BK: It’s really harmonious. She really gets the idea and doesn’t mind being vulnerable with the music. I knew for a few years that we needed a third member – it took some trial and error finding someone that works in the context of WHITE RING. 

RT: I know the seeds of this project were originally planted online, as many are these days, but do you all currently live in the same area 

& work on ideas together?

 Maybe this is an easier way to summarize: could you discuss your creative process from initial idea to final product & how each of you add to that process?

BK: It almost always starts one of two ways. Either it begins with noticing that I’m feeling some-type-of-way and I try to record or grab a guitar or it starts as an earworm. Either way – I let the mood and general melody sink in. Then I record everything to Ableton and send the raw idea off to either Adina or Kendra. We usually discuss the song or the vibe that we want for it then they will come up with a rough idea and send it back to me. From there we usually bounce the idea back and forth a few times until its done.

RT: Are there any overarching themes to the new album?

BK: Longing for things that never existed.

Having your soul castaway.

RT: How would you describe the music of WHITE RING?

BK: I think WHITE RING is like emotionally heavy music to comfort people who seek relief. 

RT: How do you feel about the term “witchhouse”?

Do you think it’s a restraining tag to have put on you or do you embrace it?

BK: I don’t mind those words as a name for a genre but I don’t embrace the idea of genre in my music or the music I listen to.

RT: What are some of your influences?

Musically, of course, but also any movies/books/art or anything else you draw inspiration from…

BK: David Bowie’s Berlin years have really been inspiring me lately. Ditching the drugs and committing to life without becoming some cheesy fake positive type is like the ultimate goal for me. I like a lot of cultural history stuff-  i’m reading a book called “Black Rednecks and White Liberals” its about how black and white culture are intertwined in the US. Like most Americans, I grew up around this and have always been very interested in and surrounded by black culture. 

RT: Every time i listen to the album i find a new favorite, right now it’s “Puppy”.

While i’d love to discuss every track, i won’t ask that of you, but could you give some insight into that one in particular?

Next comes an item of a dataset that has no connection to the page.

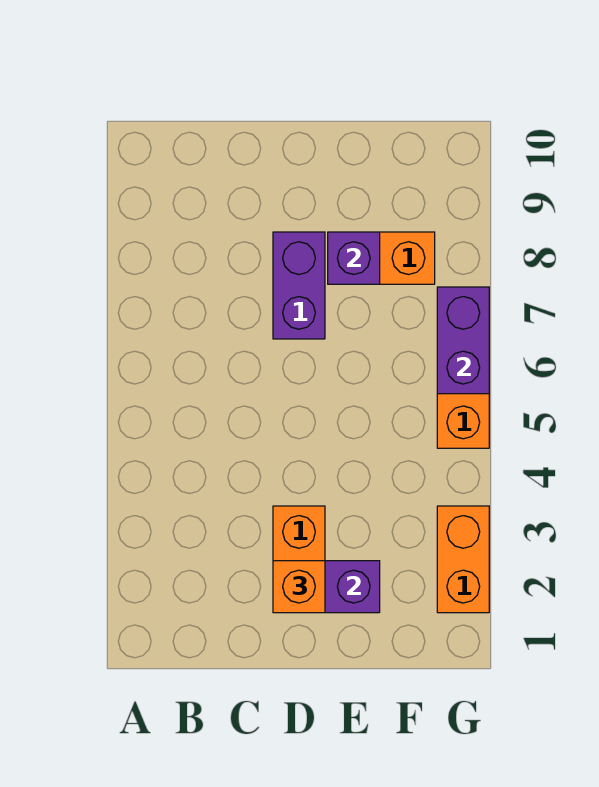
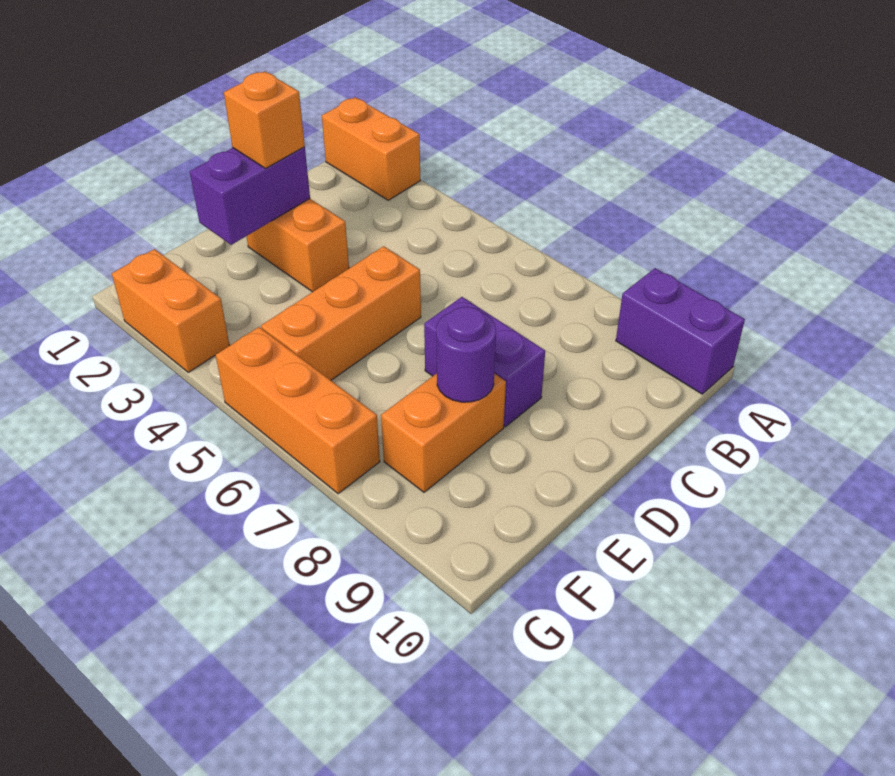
none -> orange 1x2 brick [322,97,420,200]
none -> orange 1x3 brick [261,246,421,380]
purple 1x1 brick [328,232,380,284] -> purple 1x1 round brick [436,307,496,402]
purple 1x2 brick [437,287,489,394] -> purple 1x2 brick moved to [616,268,745,394]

BK: “Puppy” started as a song to do live to give the set a little boost in energy. I freestyled the words til it became that song. That song is meant to be kind of like a purely nihilistic half-formed anthem of childish self destruction.

RT: Do any of you make music or art in other projects? 

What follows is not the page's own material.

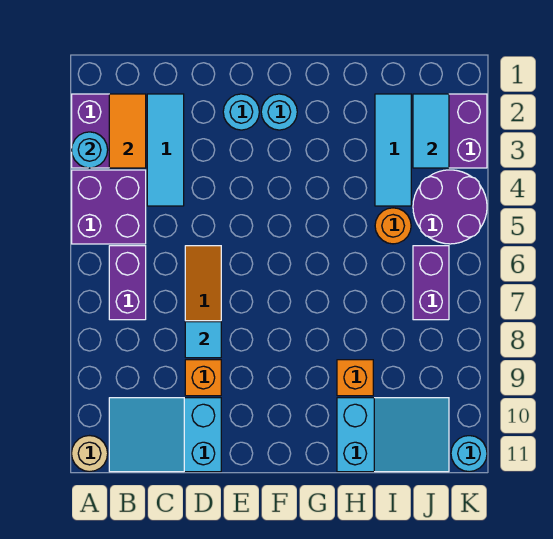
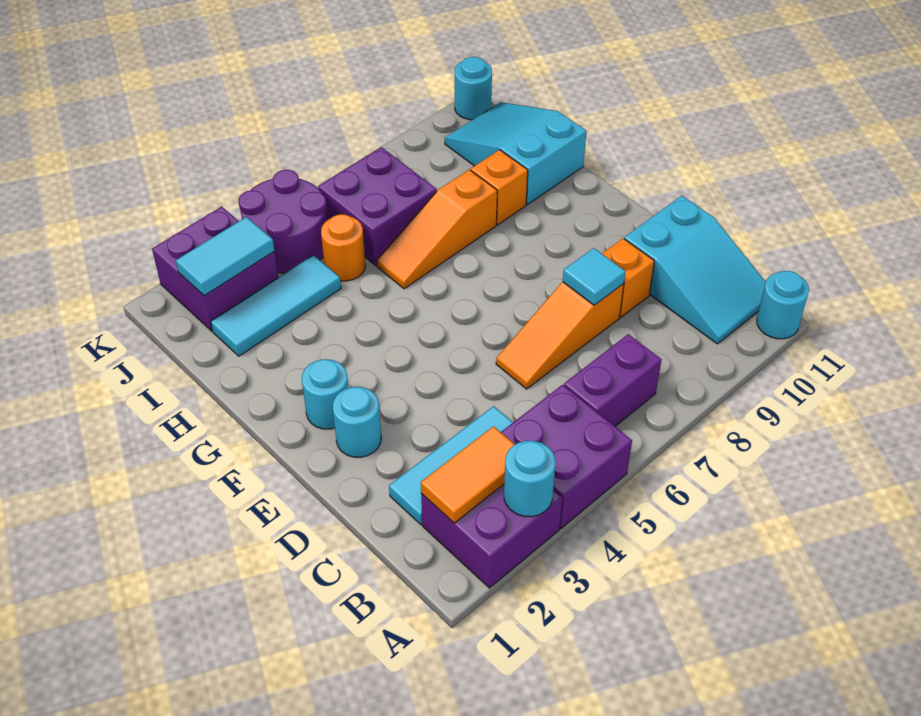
tan 1x1 round brick [72,436,108,472] -> cyan 1x1 round brick [757,271,809,339]
none -> orange 1x3 slope [377,170,497,289]
purple 1x2 brick [413,246,449,320] -> purple 2x2 brick [318,147,437,265]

If so, could you fill us in? 

BK: We are all-in on WHITE RING. We have another project we are working on boundmfg.com – the site is live now and has WHITE RING records and merch for now.

RT: Any other plans for the future you’d like to share? 

BK: We just started recording our next LP “Show Me Heaven”. We have a mixtape “Chaind vol. 2” and a new single coming out on our record label Rocket Girls 20th Anniversary compilation with a bunch of people I never thought we would be on a release with. 

RT: ok last one, I know you’re Twin Peaks fans, and I love the subtle nod to the music in “Do U Love Me 2?”, so if WHITE RING were in that universe, would you be playing at:

 1) the Roadhouse/Bang Bang Bar in Twin Peaks,

 2) The Pride & The Glory, sleazy Canadian bar, featured in Fire Walk With Me, or

 3) Elk Point’s #9 Bar, where Sarah Palmer removed her face & killed that dude in The Return.

(say what you will, but i bet #9 bar has a sick house PA hiding in there) 

BK: I would probably setup some type of Woodstock 99 situation on Leo’s property.